Le religioni sono fatte di “correlazioni illusorie”. Tuttavia – forse perché la nostra cultura è intrisa di idee religiose, forse perché siamo “animali irrazionali” [5], istintivamente portati a ragionamenti sbagliati – tendiamo a stabilire “correlazioni illusorie” anche, per così dire, “laicamente”, specie quando abbiamo paura. La paura, che ci predispone alla lotta o alla fuga, esige infatti risposte immediate e le “correlazioni illusorie” sono scorciatoie mentali, che spesso chiamano in causa pregiudizi, stereotipi sociali, reazioni primitive. Di fronte a una minaccia o a un male attuale che non comprendiamo fino in fondo, immaginiamo che qualcuno ce lo stia facendo volontariamente, che ci sia un responsabile personificato, un colpevole, un nemico. Su questo meccanismo mentale si basa, individualmente, una psicosi come la paranoia; collettivamente, il complottismo. Lo abbiamo visto durante l’epidemia da Covid-19, oggetto delle più fantasiose teorie cospirazioniste.

Possiamo dunque dire che la paura è nemica del pensiero: del pensiero analitico che non salta subito alle conclusioni senza vagliare e riflettere. Certo, se ci aggredisce una belva feroce o un malintenzionato armato di coltello, ben vengano la fretta e le scorciatoie mentali indotte dalla paura: scappiamo, ben felici che, come dicono i francesi, “la peur donne des ailes” (la paura mette le ali). Ma quando il pericolo è grave ma più difficile da valutare, fermiamoci a pensare, analizziamo con spirito critico le informazioni che ci vengono date, ragioniamo, valutiamo. Il pensiero è nemico della paura, come diceva Epicuro: la supera, se è infondata; se è fondata ci aiuta ad agire razionalmente di fronte al pericolo.

NOTE

[1] “Emozione primaria di difesa, provocata da una situazione di pericolo che può essere reale, anticipata dalla previsione, evocata dal ricordo o prodotta dalla fantasia. La paura è spesso accompagnata da una reazione organica, di cui è responsabile il sistema nervoso autonomo, che prepara l’organismo alla situazione d’emergenza, disponendolo, anche se in modo non specifico, all’apprestamento delle difese che si traducono solitamente in atteggiamenti di lotta e fuga” (Umberto Galimberti, Dizionario di psicologia, Gruppo editoriale L’Espresso, Roma 2006, vol. 3, p. 19).

[2] Cfr. Charles Darwin. L’espressione delle emozioni nell’uomo e negli animali, Bollati Boringhieri, Torino 1999, p. 305 e ss.

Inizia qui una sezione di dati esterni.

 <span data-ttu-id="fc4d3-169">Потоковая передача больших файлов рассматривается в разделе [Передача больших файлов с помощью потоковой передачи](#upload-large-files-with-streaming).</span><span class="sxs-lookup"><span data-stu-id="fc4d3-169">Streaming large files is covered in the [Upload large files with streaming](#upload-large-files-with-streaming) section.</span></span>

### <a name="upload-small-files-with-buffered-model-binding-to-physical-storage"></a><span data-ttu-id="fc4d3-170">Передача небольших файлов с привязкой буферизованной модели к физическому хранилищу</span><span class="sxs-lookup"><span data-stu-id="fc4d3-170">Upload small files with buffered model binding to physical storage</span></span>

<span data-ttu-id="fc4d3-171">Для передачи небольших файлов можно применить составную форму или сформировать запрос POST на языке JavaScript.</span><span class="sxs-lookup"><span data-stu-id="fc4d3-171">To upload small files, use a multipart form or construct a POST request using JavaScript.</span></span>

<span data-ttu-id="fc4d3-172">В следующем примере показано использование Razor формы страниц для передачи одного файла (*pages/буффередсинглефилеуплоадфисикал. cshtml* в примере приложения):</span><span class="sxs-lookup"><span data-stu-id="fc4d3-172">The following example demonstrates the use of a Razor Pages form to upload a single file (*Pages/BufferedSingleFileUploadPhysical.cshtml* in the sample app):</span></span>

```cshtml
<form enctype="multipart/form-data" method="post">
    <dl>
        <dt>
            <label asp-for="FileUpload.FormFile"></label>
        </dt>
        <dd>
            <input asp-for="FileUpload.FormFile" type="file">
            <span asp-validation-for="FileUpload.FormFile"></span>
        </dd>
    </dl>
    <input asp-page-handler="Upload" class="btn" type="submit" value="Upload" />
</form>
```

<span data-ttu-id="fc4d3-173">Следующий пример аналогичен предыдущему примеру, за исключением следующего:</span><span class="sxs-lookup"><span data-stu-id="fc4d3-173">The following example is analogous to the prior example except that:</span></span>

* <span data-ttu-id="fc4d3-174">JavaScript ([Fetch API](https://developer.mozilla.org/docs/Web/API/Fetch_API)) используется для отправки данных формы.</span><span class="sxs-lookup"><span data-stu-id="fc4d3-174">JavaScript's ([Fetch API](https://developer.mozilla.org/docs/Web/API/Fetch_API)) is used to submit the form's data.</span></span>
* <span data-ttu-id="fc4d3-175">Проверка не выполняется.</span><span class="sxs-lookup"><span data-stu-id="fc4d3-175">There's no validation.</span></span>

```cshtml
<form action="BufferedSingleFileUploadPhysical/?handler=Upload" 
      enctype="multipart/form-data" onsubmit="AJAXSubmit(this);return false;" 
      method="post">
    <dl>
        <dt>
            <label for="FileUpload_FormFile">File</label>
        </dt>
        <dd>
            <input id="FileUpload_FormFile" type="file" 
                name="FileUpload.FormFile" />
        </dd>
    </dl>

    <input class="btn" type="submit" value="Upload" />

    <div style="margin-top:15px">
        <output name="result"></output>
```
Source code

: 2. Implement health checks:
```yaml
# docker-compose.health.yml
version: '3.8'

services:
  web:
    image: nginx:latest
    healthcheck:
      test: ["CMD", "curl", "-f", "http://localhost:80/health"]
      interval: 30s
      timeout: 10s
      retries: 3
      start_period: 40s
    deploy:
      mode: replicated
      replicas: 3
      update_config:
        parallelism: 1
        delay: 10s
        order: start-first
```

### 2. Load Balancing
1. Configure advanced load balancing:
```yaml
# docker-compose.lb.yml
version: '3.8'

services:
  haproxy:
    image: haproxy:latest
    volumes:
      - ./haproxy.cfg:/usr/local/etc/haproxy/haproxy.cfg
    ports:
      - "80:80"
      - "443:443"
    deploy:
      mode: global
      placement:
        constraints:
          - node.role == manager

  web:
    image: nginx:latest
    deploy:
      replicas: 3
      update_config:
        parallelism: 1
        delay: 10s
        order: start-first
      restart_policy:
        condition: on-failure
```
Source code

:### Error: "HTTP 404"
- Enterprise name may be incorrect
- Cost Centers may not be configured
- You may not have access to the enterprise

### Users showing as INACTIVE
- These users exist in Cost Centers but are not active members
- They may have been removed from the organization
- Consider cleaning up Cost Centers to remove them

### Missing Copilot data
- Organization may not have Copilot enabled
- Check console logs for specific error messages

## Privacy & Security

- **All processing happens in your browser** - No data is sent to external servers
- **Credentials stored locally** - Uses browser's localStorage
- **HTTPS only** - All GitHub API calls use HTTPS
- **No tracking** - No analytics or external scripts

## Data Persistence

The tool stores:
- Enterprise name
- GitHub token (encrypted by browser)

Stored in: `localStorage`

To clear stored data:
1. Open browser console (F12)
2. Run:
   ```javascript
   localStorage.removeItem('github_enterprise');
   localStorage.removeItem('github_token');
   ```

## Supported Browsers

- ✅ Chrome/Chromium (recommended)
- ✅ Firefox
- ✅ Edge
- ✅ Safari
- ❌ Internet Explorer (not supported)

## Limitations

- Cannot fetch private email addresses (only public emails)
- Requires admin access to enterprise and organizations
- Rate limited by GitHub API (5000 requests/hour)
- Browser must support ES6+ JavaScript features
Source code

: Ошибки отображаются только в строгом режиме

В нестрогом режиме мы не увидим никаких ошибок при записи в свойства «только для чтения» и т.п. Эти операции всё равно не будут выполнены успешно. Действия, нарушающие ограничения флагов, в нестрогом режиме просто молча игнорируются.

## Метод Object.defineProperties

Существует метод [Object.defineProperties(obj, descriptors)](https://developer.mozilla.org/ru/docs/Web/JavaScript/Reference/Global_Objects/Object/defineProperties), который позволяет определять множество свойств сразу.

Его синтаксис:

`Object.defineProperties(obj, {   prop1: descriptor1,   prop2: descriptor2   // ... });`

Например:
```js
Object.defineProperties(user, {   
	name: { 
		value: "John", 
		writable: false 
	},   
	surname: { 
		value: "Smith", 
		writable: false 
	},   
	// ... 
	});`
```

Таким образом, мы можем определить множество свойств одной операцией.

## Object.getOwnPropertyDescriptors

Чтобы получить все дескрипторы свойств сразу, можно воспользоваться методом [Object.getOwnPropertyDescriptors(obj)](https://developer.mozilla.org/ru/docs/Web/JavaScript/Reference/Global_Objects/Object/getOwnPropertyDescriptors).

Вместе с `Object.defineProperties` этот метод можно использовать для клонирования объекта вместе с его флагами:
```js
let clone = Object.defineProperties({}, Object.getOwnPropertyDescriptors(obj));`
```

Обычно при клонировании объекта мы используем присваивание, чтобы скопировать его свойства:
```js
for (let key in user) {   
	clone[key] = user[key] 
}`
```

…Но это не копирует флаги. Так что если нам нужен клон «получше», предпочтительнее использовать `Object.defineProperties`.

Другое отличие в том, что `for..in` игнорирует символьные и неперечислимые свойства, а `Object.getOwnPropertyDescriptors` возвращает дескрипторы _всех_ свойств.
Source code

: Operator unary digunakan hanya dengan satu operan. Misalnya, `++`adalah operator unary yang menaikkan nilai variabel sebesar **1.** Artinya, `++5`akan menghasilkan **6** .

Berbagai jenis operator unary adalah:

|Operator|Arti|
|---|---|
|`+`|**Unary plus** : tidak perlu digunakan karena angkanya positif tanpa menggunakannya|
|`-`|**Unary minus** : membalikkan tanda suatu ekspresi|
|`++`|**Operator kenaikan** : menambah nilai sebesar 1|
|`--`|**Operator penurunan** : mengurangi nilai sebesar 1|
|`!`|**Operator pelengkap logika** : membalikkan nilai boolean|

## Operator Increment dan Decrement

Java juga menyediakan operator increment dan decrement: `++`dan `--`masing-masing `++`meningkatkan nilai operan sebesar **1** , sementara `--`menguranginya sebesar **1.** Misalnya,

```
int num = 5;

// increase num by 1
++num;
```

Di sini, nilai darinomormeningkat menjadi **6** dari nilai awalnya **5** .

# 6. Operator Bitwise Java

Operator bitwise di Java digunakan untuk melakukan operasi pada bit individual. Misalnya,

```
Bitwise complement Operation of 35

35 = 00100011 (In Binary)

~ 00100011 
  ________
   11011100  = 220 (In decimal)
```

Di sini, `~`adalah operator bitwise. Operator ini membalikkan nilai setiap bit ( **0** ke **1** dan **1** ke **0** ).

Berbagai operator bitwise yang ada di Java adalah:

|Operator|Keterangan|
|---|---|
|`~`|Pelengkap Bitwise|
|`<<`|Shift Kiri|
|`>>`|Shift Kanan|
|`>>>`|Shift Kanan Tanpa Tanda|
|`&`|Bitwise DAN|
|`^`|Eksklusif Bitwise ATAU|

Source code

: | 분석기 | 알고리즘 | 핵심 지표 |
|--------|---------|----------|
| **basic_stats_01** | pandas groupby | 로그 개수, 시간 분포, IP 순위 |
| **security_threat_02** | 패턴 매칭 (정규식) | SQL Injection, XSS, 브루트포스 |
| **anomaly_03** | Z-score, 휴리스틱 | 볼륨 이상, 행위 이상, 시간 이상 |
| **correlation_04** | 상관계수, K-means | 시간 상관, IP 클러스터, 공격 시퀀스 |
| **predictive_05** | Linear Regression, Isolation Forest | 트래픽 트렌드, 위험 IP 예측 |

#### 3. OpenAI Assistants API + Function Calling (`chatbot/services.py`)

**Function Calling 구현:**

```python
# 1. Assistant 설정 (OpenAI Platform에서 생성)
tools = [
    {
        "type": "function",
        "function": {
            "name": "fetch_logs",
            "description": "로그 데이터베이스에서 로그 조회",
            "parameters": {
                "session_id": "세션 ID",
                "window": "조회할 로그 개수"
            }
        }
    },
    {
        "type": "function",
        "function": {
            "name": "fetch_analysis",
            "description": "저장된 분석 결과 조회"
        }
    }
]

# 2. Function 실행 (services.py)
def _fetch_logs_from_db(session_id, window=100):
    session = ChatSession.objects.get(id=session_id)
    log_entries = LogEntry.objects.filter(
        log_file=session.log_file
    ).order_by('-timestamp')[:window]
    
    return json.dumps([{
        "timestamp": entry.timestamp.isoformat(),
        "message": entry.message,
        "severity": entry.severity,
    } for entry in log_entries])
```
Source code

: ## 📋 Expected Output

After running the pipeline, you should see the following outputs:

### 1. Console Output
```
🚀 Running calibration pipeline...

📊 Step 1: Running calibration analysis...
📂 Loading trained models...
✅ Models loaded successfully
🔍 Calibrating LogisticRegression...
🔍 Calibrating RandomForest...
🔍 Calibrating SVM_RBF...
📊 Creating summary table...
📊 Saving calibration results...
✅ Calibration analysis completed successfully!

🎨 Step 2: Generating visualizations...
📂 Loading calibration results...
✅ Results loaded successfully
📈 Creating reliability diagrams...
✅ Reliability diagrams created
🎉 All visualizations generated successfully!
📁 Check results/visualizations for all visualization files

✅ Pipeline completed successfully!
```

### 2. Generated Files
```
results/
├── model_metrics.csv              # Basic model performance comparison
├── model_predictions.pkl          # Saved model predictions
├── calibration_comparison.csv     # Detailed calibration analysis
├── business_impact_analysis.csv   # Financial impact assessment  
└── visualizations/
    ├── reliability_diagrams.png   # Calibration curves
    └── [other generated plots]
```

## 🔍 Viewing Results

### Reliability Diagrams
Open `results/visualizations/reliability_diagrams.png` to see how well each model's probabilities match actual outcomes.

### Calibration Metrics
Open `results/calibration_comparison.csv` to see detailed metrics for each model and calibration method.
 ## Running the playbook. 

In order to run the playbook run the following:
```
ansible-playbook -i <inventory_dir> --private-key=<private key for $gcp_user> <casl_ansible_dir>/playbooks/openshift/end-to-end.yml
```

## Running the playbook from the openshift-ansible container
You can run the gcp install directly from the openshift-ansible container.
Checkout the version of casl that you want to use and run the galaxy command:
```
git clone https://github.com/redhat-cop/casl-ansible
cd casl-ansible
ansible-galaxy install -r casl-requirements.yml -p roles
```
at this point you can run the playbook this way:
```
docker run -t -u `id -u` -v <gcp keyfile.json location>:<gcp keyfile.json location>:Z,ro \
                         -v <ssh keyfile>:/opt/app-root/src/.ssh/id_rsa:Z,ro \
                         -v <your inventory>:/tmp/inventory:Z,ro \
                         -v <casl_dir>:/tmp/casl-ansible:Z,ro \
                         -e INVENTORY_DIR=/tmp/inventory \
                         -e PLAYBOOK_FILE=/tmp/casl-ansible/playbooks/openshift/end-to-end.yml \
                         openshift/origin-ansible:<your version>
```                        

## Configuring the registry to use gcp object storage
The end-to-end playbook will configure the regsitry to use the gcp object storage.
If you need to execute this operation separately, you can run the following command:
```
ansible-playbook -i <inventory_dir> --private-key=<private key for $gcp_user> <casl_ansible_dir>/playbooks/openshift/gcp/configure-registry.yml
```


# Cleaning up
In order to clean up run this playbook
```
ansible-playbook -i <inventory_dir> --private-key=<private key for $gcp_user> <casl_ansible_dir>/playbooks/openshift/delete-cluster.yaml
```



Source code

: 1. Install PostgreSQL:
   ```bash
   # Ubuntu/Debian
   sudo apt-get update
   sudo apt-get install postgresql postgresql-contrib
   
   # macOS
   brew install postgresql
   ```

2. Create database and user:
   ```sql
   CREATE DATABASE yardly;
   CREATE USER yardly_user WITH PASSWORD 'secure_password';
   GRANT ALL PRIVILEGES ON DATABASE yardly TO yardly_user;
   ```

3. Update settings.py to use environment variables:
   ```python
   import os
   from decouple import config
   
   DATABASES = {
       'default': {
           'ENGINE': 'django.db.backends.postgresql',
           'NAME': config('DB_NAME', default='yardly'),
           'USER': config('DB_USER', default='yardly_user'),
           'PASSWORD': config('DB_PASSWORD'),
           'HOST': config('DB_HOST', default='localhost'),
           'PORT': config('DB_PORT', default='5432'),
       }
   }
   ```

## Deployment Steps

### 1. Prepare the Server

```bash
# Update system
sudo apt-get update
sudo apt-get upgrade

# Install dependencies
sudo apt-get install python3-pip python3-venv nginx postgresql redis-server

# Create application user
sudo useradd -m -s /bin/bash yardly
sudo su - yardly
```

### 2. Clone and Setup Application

[3] Aristotele, Metafisica, I, 2, 982 b, 12.

[4] Tito Lucrezio Caro, De rerum natura, I, vv. 83-84. L’esempio che porta in proposito è il sacrificio di Ifigenia, uccisa da Agamennone per placare gli dèi.

[5] L’animale irrazionale è il titolo di un libro di Danilo Mainardi (L’animale irrazionale. L’uomo, la natura e i limiti della ragione, Mondadori, Milano 2002) che illustra e spiega i comportamenti “superstiziosi” negli animali e nell’uomo, che li amplifica soprattutto per la complessità delle strutture sociali in cui vive.